__DATA FOR PROCESSING__.
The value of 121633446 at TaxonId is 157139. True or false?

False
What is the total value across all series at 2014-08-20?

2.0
==
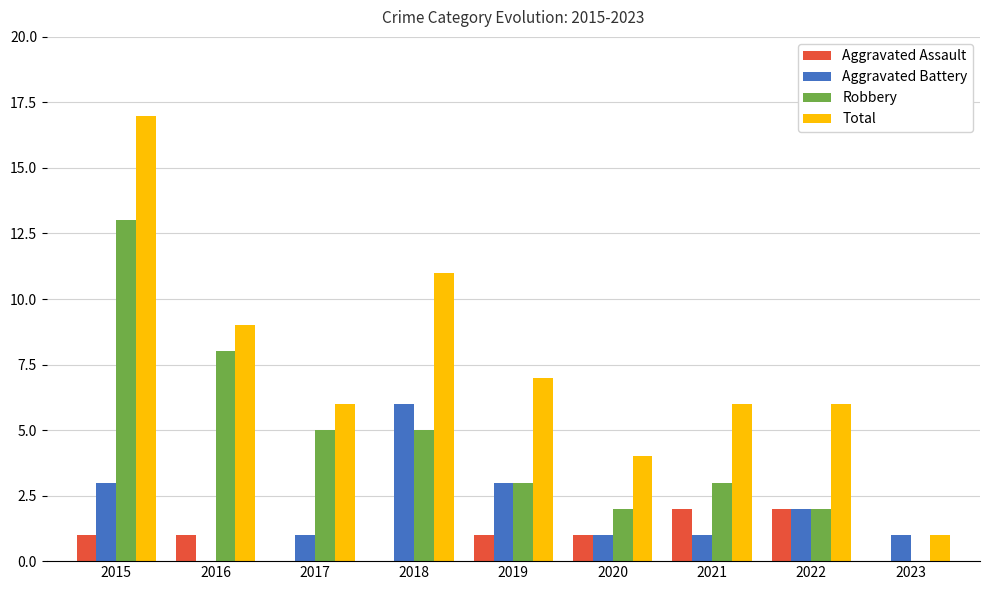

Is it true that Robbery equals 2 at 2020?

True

__WHAT IS REQUIRED__. Put the lines of the listing from the line with "The value of" to the line with "What is the", both included, into a Markdown table with the columns Row and Text, numbering each row and leaving out blank lines.

__TASK RESPONSE__.
| Row | Text |
|---|---|
| 1 | The value of 121633446 at TaxonId is 157139. True or false? |
| 2 | False |
| 3 | What is the total value across all series at 2014-08-20? |